Trident Television
- Type: Holding company
- Industry: Television production, Leisure
- Founded: August 1970
- Defunct: 1992
- Fate: Merged with Grand Metropolitan
- Area served: United Kingdom
- Key people: Richard Graham (chairman); Ward Thomas (managing director); James Hanson;

= Trident Television =

Defunct British holding company

Trident Television Limited was a British holding company with broadcasting interests. It was created to sell airtime for two ITV regions, Yorkshire Television and Tyne Tees Television, and later took over both companies. Trident acquired Halas and Batchelor, Scarborough Zoo, Windsor Safari Park, the British Playboy Clubs, The Clermont, the London Vic Casino, Trident Casinos and Trident Holdings (Australia Pty Ltd).

== History ==
Trident was set up in August 1970 to deal with the problem of fairly allocating commercial airtime from a television transmitter at Bilsdale in North Yorkshire which straddled the catchment areas of two Independent Television (ITV) companies. The transmitter itself was owned by the Independent Television Authority (ITA), the governing body of ITV. Due to the geographical nature of the area it served, allocating the transmitter to either of the two closest broadcasting companies, Yorkshire Television and Tyne Tees Television, would have given one an advantage over the other in terms of selling commercial airtime. The solution was to create a holding company for the selling of airtime in both television regions but with each company retaining its own separate identity and management control.

By October, the name "Trident" was chosen, while share holders in Yorkshire had agreed to the merger, with Yorkshire Chairman Sir Richard Graham becoming Trident chairman and Yorkshire Managing Director Ward Thomas becoming MD at Trident. Three other Yorkshire TV directors and Telefusion's John Wilkinson and James Hanson made up the Trident board.

The creation of the company created the second largest ITV sale area with 16%. Although Yorkshire had engaged in discussions with Anglia Television in early 1969 over shared use of outside broadcast units and regional offices as a cost-cutting measure, Anglia were never considered as potential partners for the new holding companies' interests. The third 'prong of the trident' therefore became the non-television interests of the company. However, in separate developments the Belmont transmitter was reallocated to Yorkshire in 1974.

On 1 January 1974, a reverse takeover of both YTV and Tyne Tees was performed by Trident. Plans to rename the stations 'Trident Yorkshire' and 'Trident Tyne-Tees' were vetoed by the Independent Broadcasting Authority. Pre-tax profit rose to £2.76 million, with profits rising again to £4.82 million in 1976, and increasing once more to £7.355 million in 1977.

In 1977, the group expand into other remits with the purchase of Windsor Safari park for £3 million, before it was sold on in 1984. In 1979, Trident Television launched an American-based New York headquarter distribution company called Trident Television Associates, which was led by Elliot Abrams and Arthur Zeiger.

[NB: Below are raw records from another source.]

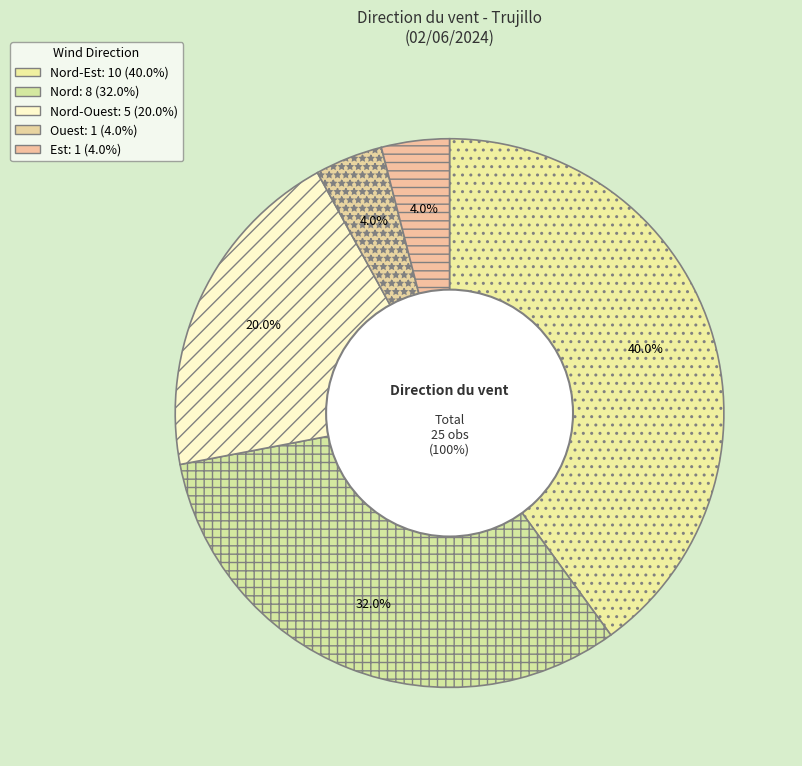

To the nearest percent, what portion does Est represent?

4%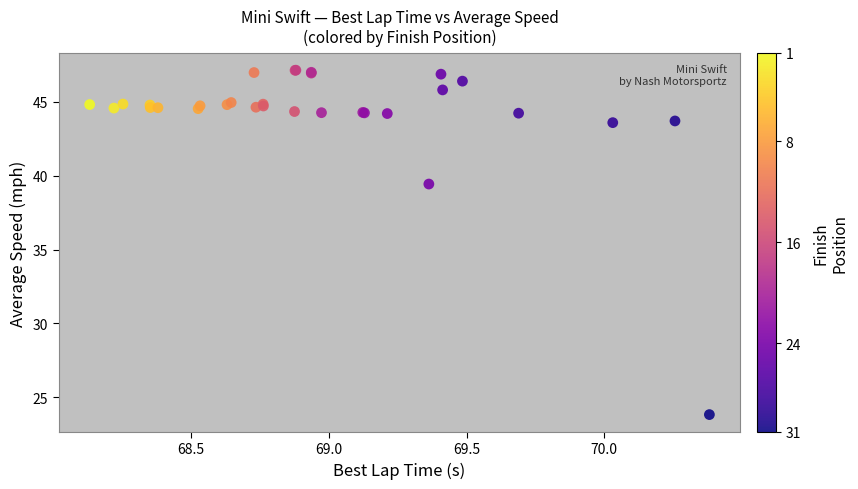

What Y value in the scatter plot is closest to 35?

39.4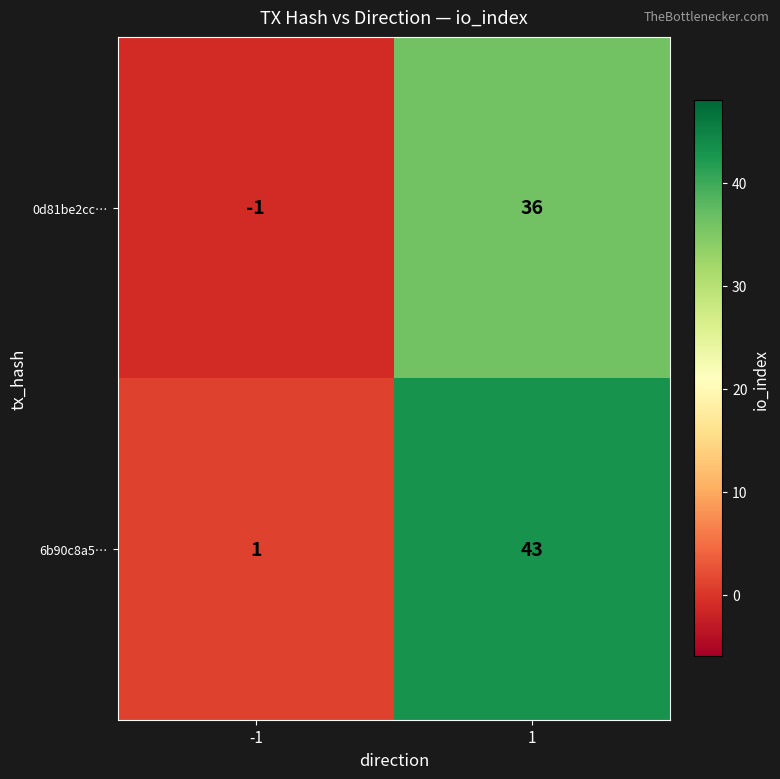

Is it true that 0d81be2cc… equals 0 at -1?

False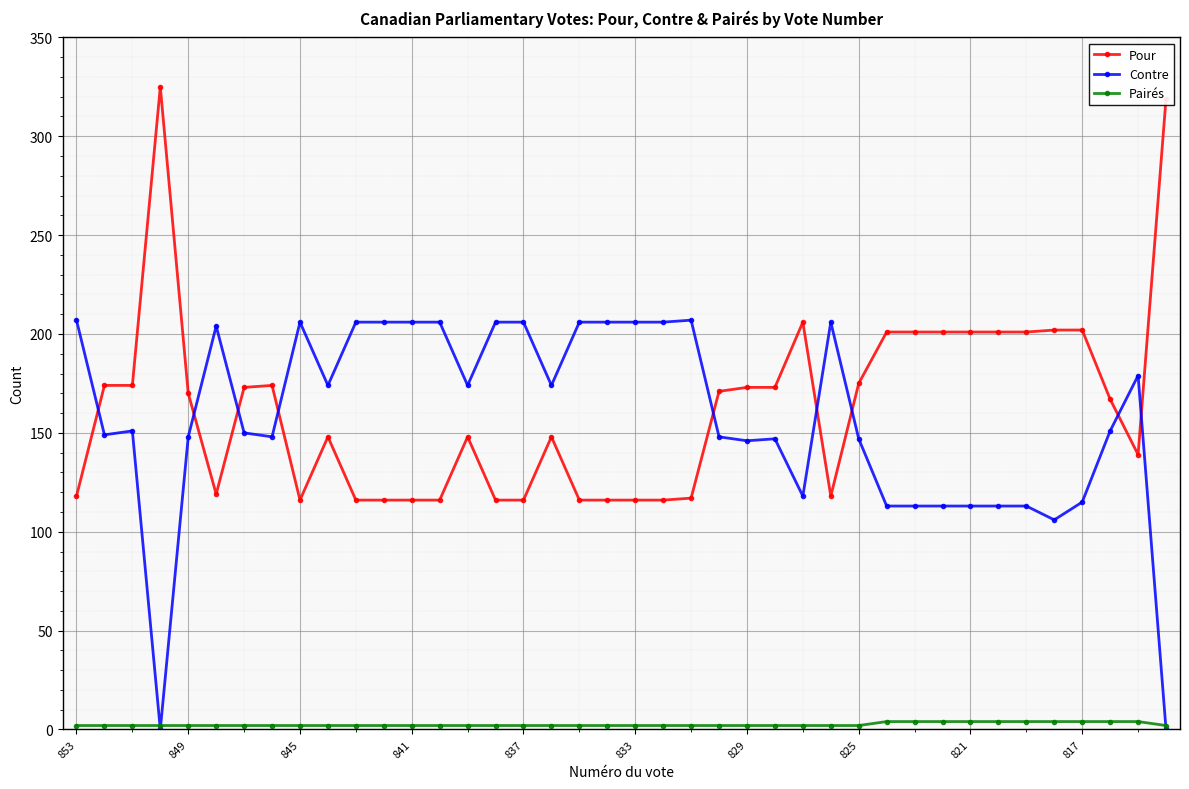

How many times do Contre and Pour cross each other?

9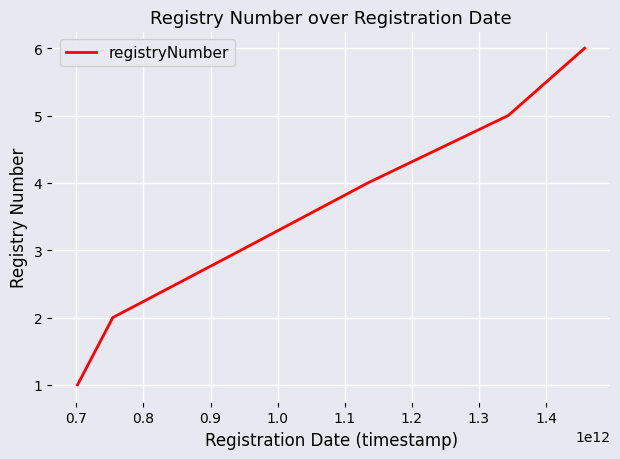

Count the number of data series in this chart.

1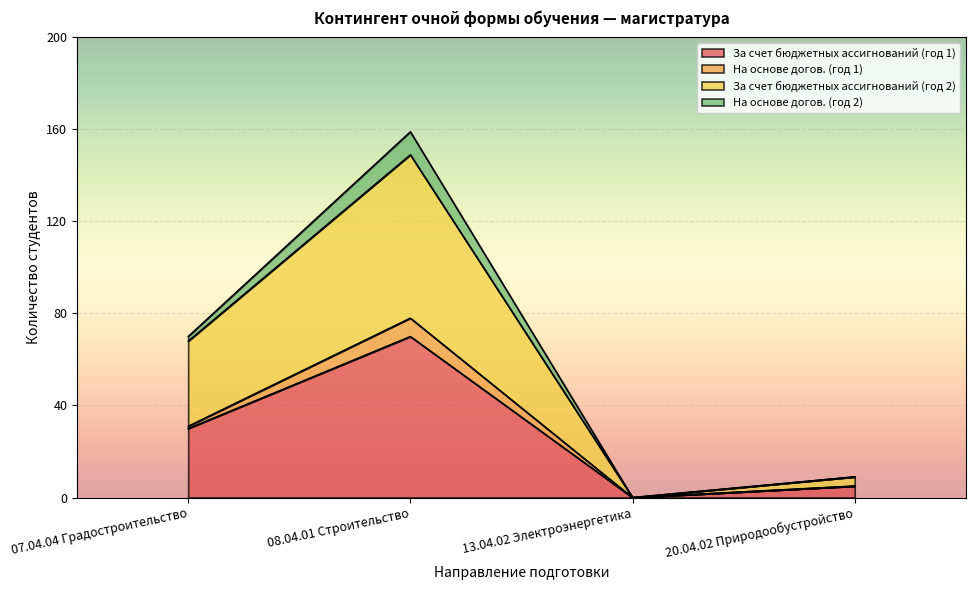

The value of На основе догов. (год 2) at 07.04.04 Градостроительство is 55. True or false?

False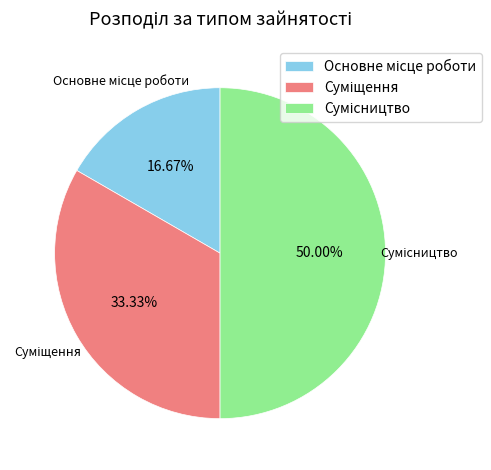

To the nearest percent, what portion does Суміщення represent?

33%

It struck a deal with CBS to license 23 telemovies to the company for use in syndication.

==Australian subsidiary==
During 1975, Trident acquired Australia Pty Ltd, after helping creating Luke's Kingdom In August 1978, Group sold off its 77% stake in Australian subsidiary of Trident Television plc (Australia Pty Ltd), to Visionshire pty for £3.4 million. It was hinted during much of 1978 plans were afoot to sell the loss-making company on.

==De-merger==
In December 1980, both Yorkshire Television and Tyne Tees Television had their contracts renewed but were forced to de-merge by the IBA. The de-merger meant Trident's participation in ITV was effectively over. It continued to retain minority shareholdings in both companies which were eventually disposed of. Although it continued to receive rental funds from the studios and equipment leased to the two companies, it no longer earned funds from selling airtime.

The company then moved into the leisure and gaming industries, owning (amongst others) Windsor Safari Park, several London casinos and, for a short while, a chain of betting shops. In 1982 it merged with the leisure and brewing giant Grand Metropolitan.

In 1992, Yorkshire and Tyne Tees merged again, to create Yorkshire-Tyne Tees Television.